## EXERCISE REQUIREMENTS
Provide the number of lines in the material containing the word "shirt", with nothing added.
━━━━━━━━━━━━━━━━━━━━━━━━━━━━━━
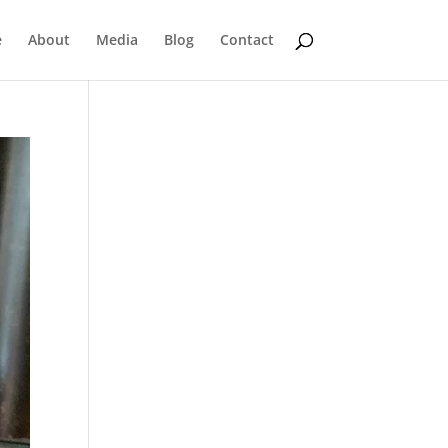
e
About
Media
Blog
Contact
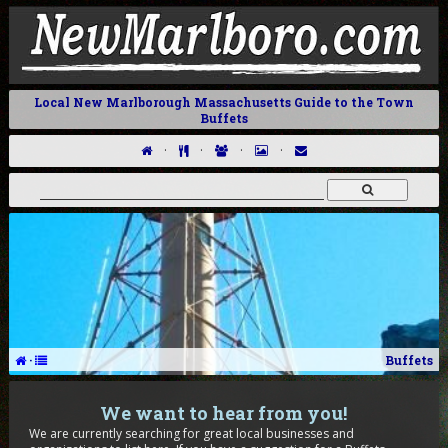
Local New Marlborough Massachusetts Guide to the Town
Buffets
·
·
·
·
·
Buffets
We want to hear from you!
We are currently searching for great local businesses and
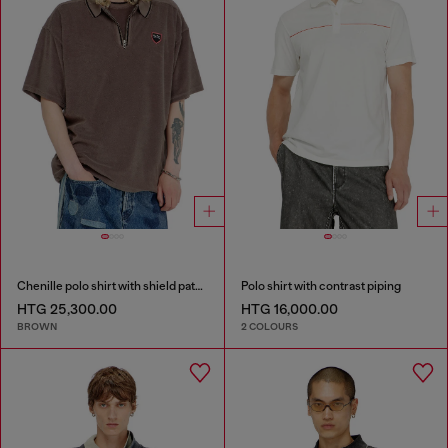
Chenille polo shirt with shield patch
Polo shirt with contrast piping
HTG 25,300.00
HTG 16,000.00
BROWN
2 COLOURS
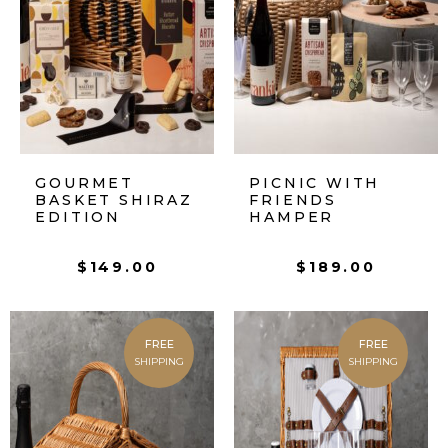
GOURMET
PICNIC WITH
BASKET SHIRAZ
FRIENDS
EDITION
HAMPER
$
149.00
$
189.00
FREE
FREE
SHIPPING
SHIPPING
━━━━━━━━━━━━━━━━━━━━━━━━━━━━━━
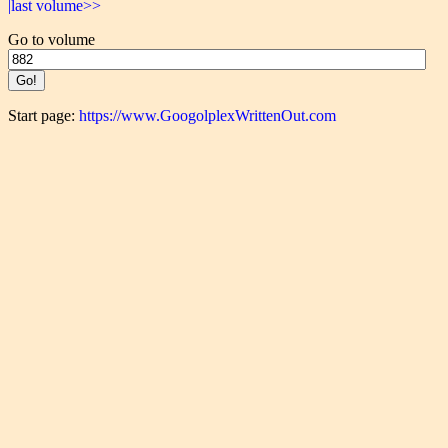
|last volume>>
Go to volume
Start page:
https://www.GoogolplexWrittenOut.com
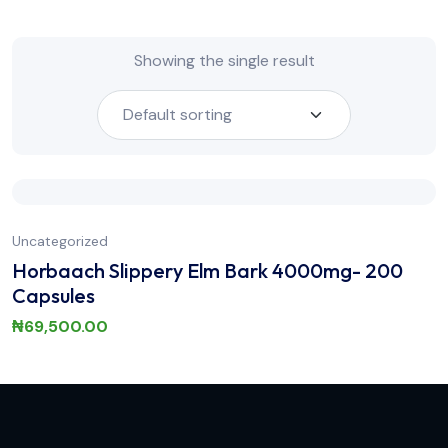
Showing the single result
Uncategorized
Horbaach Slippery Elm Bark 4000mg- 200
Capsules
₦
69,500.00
━━━━━━━━━━━━━━━━━━━━━━━━━━━━━━
## FINAL ANSWER
2